**Data to use**
──────────────────────────────
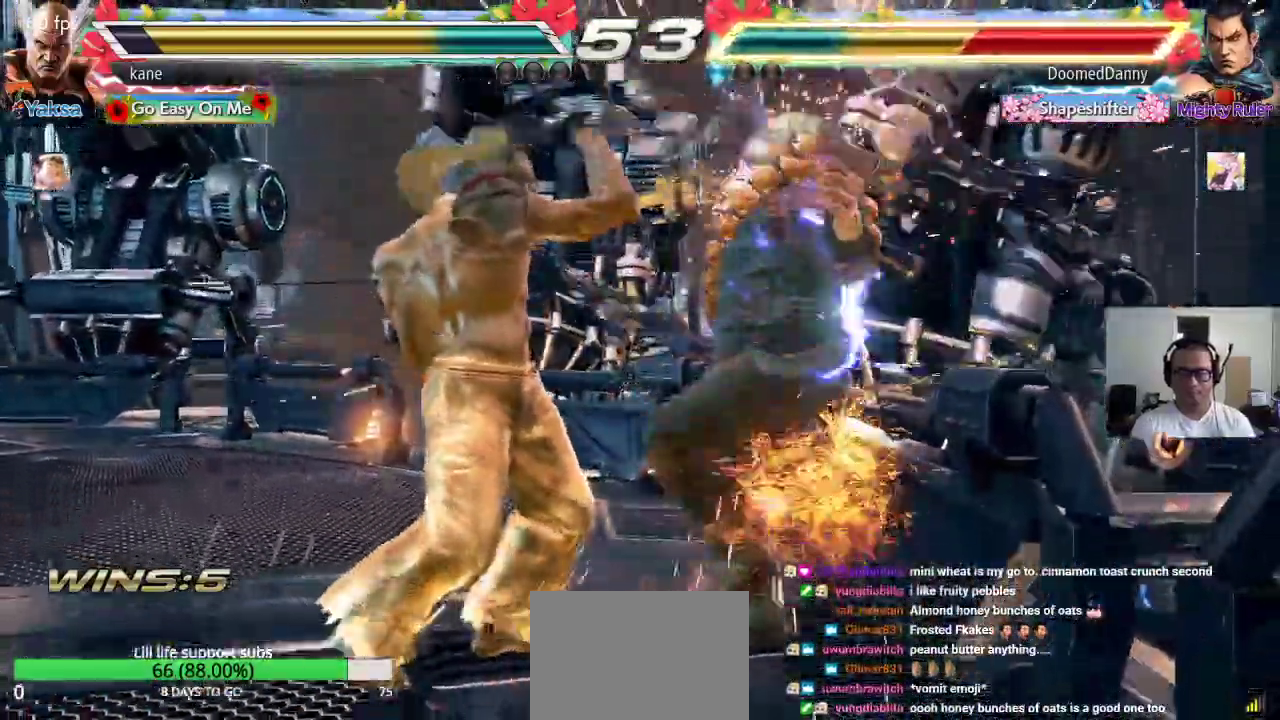
Gameplay with a controller (arcade stick); each line is a JSON object with the inputs held at the frame after it (dt_ms = milliseconds from this image to that frame). "events" lists button and stick changes between this image and that frame as [ms after this image, input, new state], when the widget could be followed in between. Not read: L3 R2 R3.
{"dt_ms": 500, "buttons": [], "left_stick": "center", "events": [[50, "SQUARE", "down"], [100, "SQUARE", "up"], [133, "SQUARE", "down"], [200, "SQUARE", "up"], [233, "SQUARE", "down"], [317, "SQUARE", "up"], [333, "TRIANGLE", "up"]]}
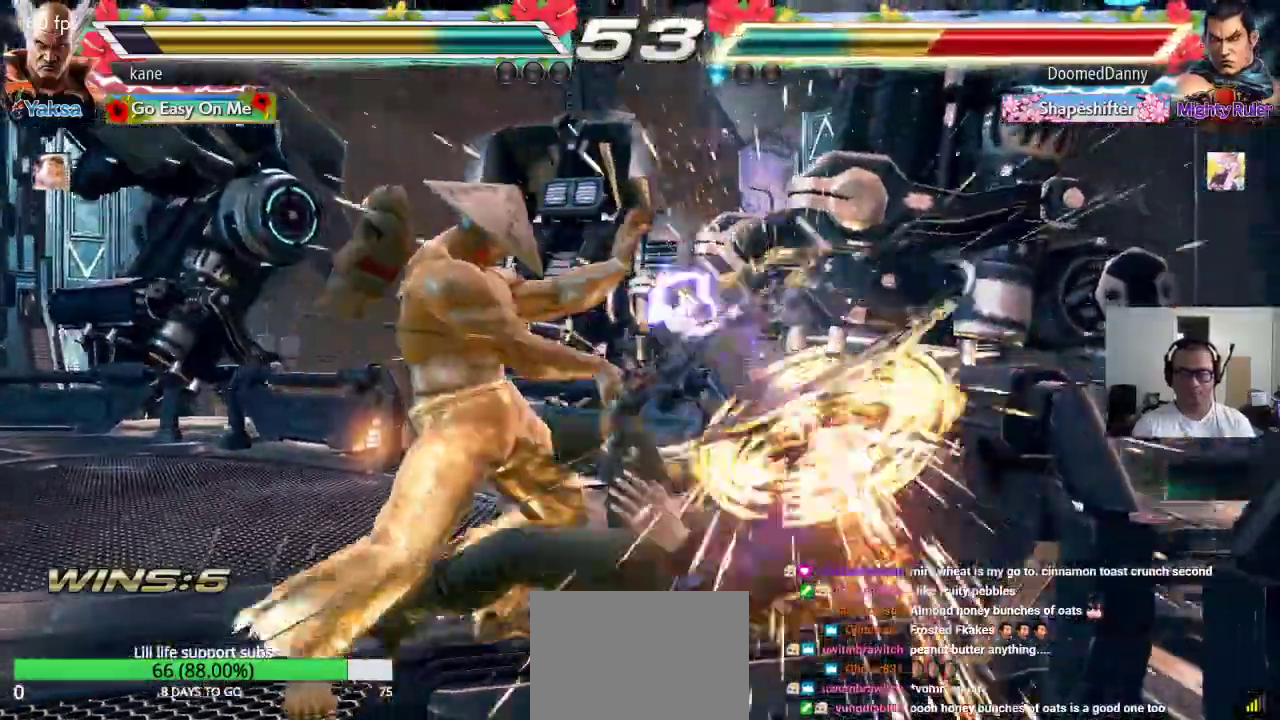
{"dt_ms": 500, "buttons": ["CIRCLE"], "left_stick": "center"}
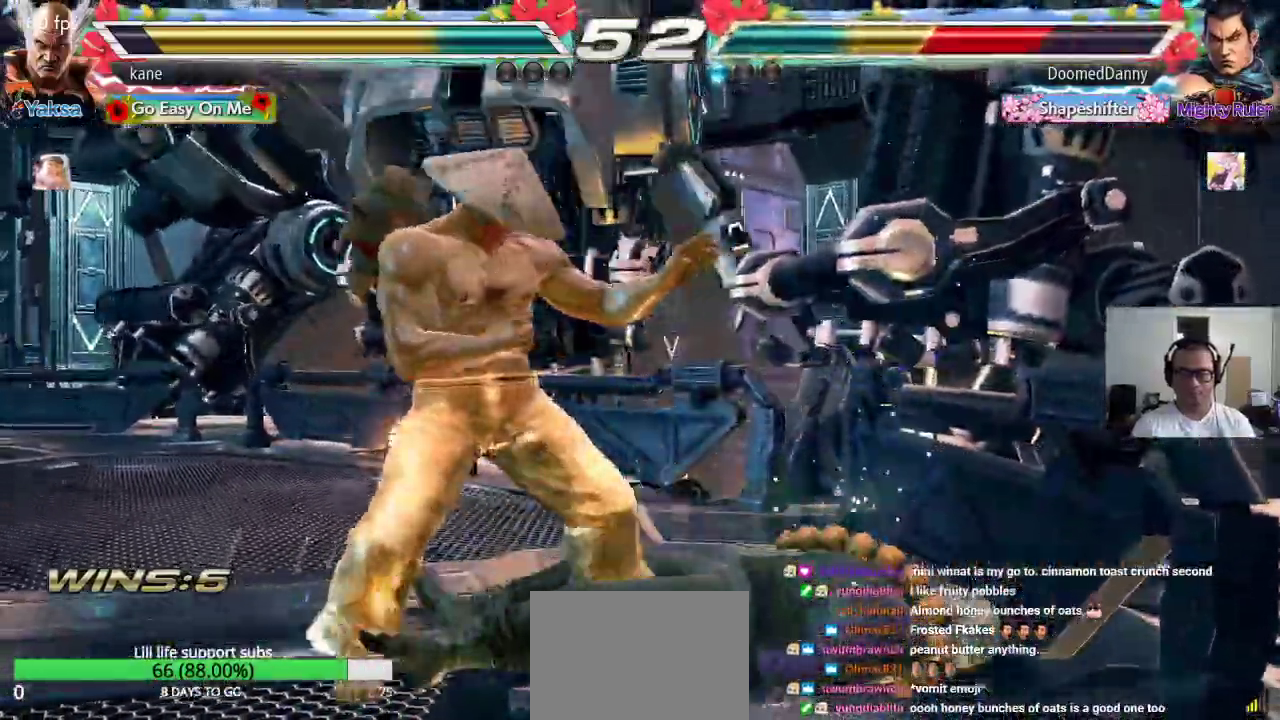
{"dt_ms": 500, "buttons": [], "left_stick": "center", "events": [[17, "CIRCLE", "up"]]}
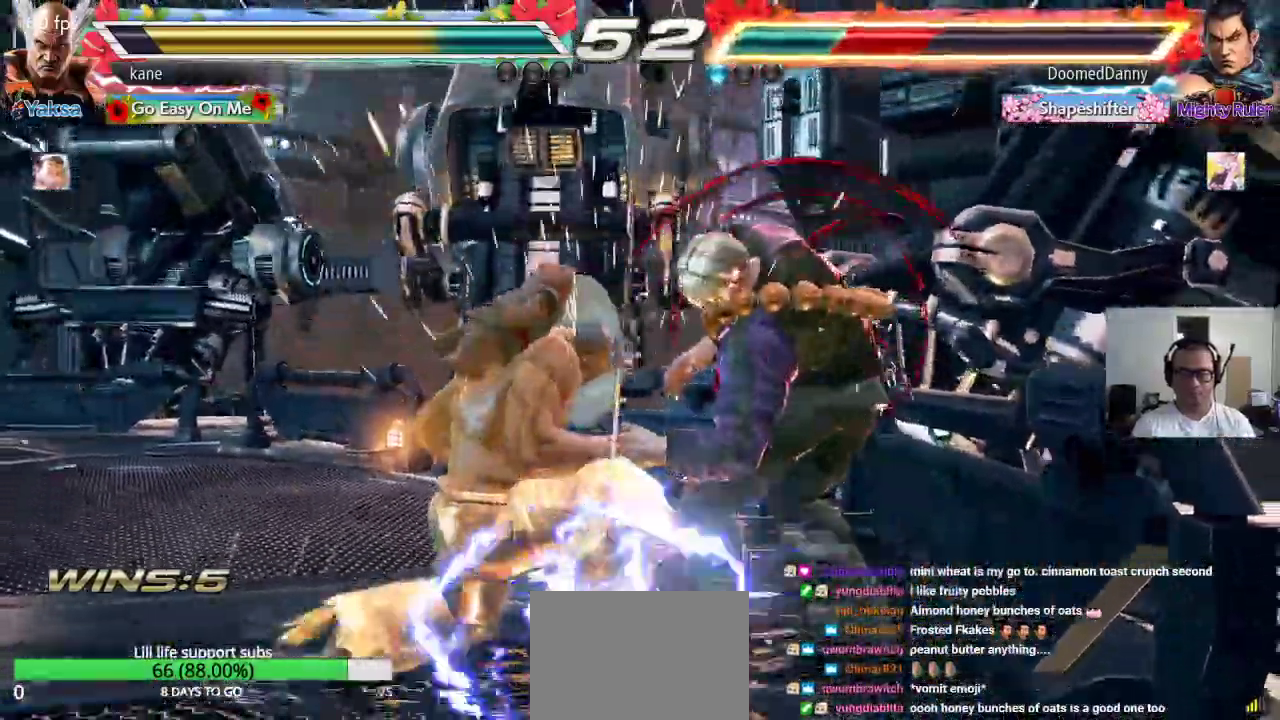
{"dt_ms": 1000, "buttons": [], "left_stick": "center"}
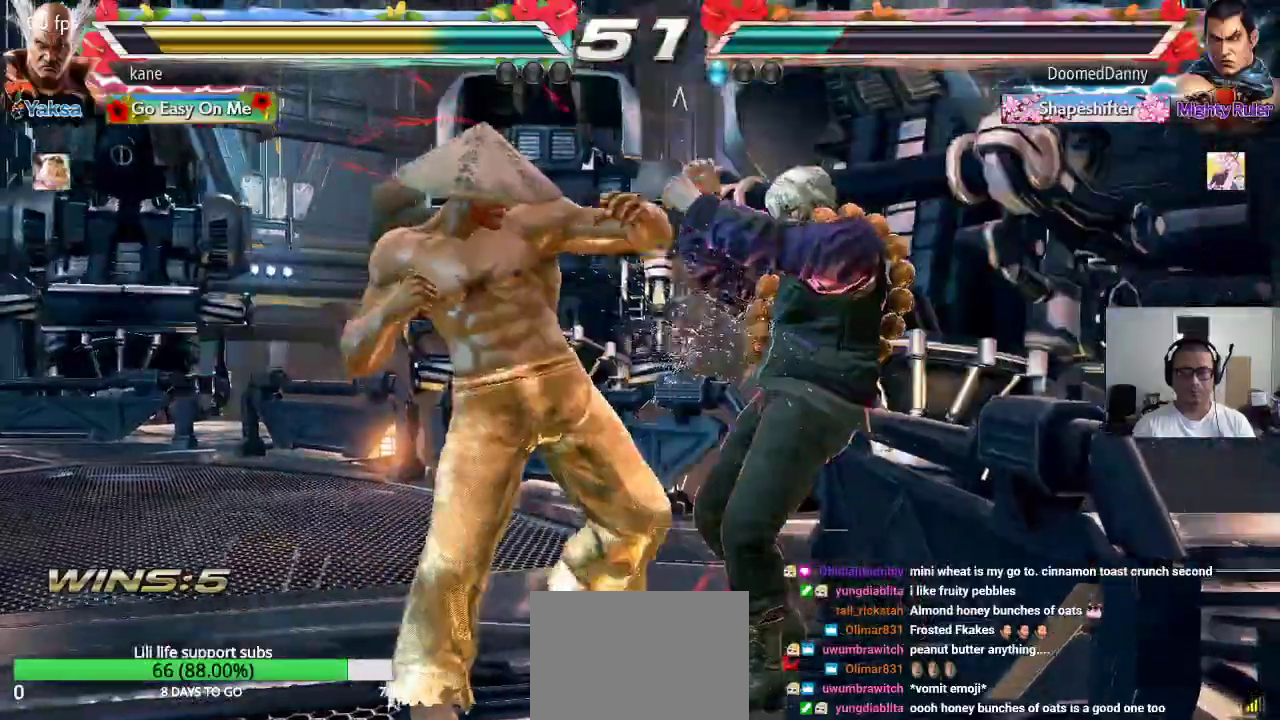
{"dt_ms": 500, "buttons": ["CIRCLE"], "left_stick": "center"}
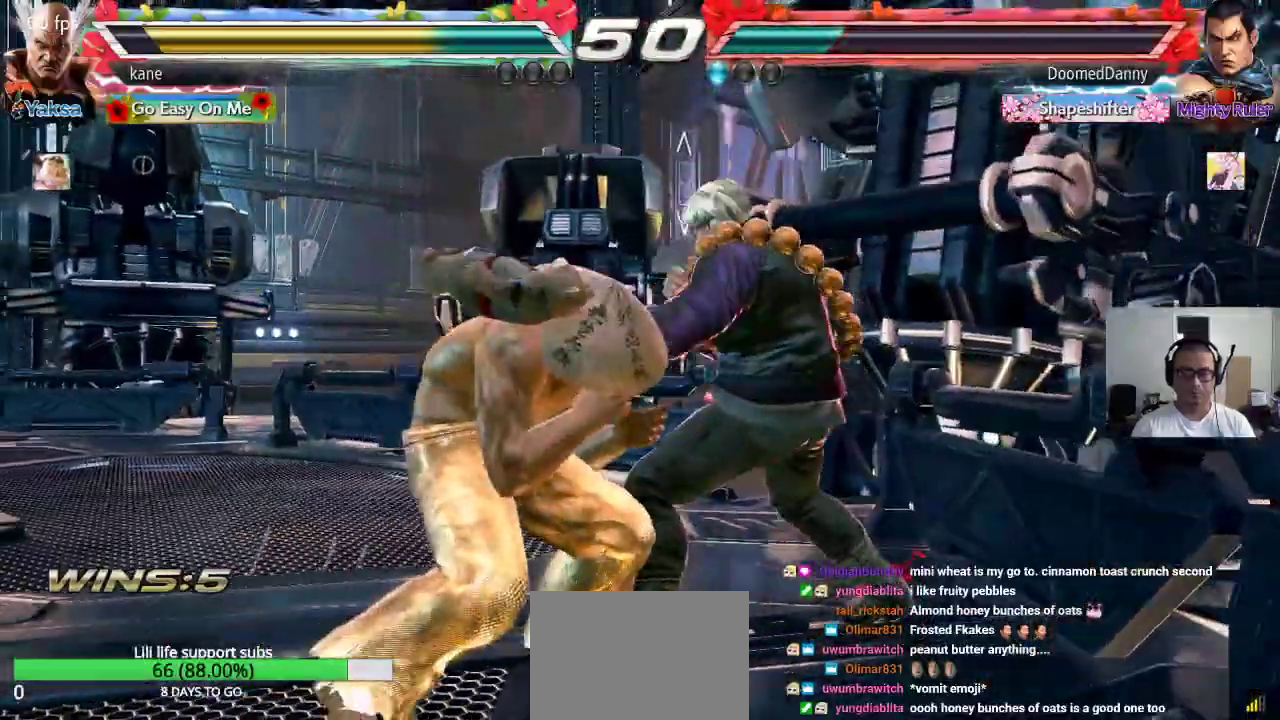
{"dt_ms": 500, "buttons": [], "left_stick": "left", "events": [[17, "CIRCLE", "up"], [467, "left_stick", "left"]]}
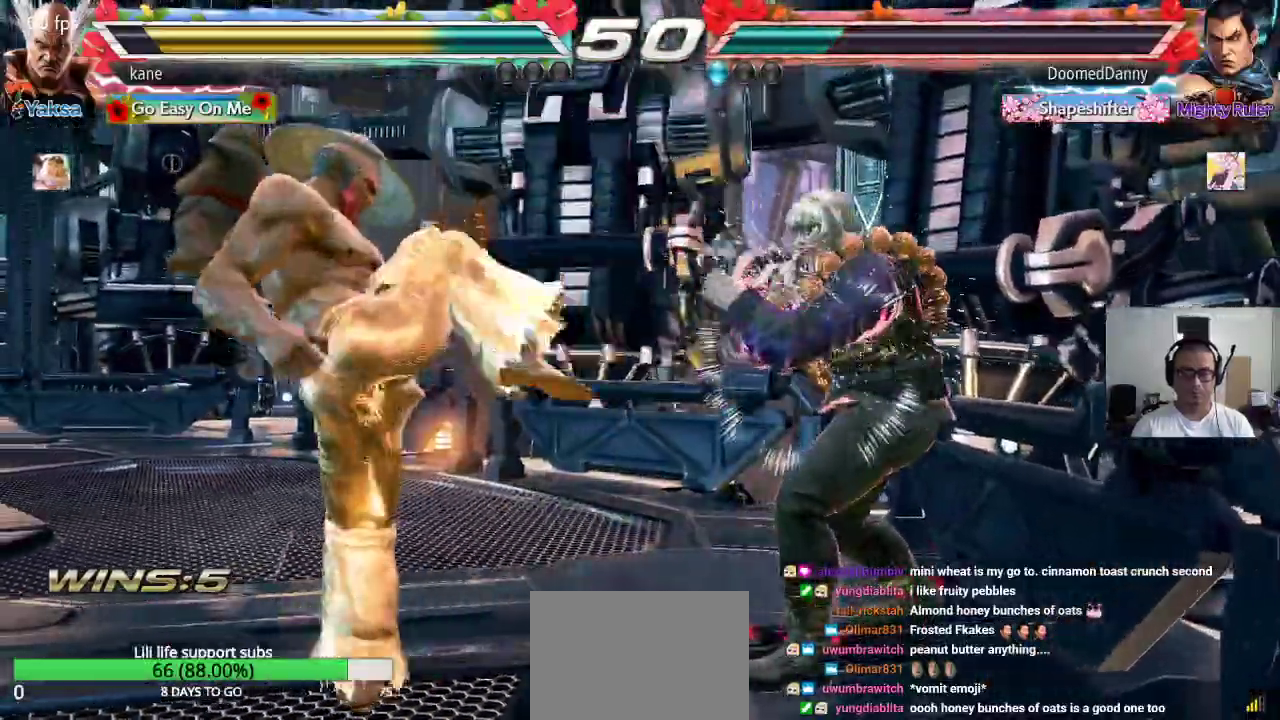
{"dt_ms": 500, "buttons": [], "left_stick": "left", "events": [[33, "left_stick", "center"], [117, "left_stick", "left"]]}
──────────────────────────────
**Description of the task**
Restate every line of the data above word for word, with the images removed.

**Result below**
Gameplay with a controller (arcade stick); each line is a JSON object with the inputs held at the frame after it (dt_ms = milliseconds from this image to that frame). "events" lists button and stick changes between this image and that frame as [ms after this image, input, new state], when the widget could be followed in between. Not read: L3 R2 R3.
{"dt_ms": 500, "buttons": [], "left_stick": "center", "events": [[50, "SQUARE", "down"], [100, "SQUARE", "up"], [133, "SQUARE", "down"], [200, "SQUARE", "up"], [233, "SQUARE", "down"], [317, "SQUARE", "up"], [333, "TRIANGLE", "up"]]}
{"dt_ms": 500, "buttons": ["CIRCLE"], "left_stick": "center"}
{"dt_ms": 500, "buttons": [], "left_stick": "center", "events": [[17, "CIRCLE", "up"]]}
{"dt_ms": 1000, "buttons": [], "left_stick": "center"}
{"dt_ms": 500, "buttons": ["CIRCLE"], "left_stick": "center"}
{"dt_ms": 500, "buttons": [], "left_stick": "left", "events": [[17, "CIRCLE", "up"], [467, "left_stick", "left"]]}
{"dt_ms": 500, "buttons": [], "left_stick": "left", "events": [[33, "left_stick", "center"], [117, "left_stick", "left"]]}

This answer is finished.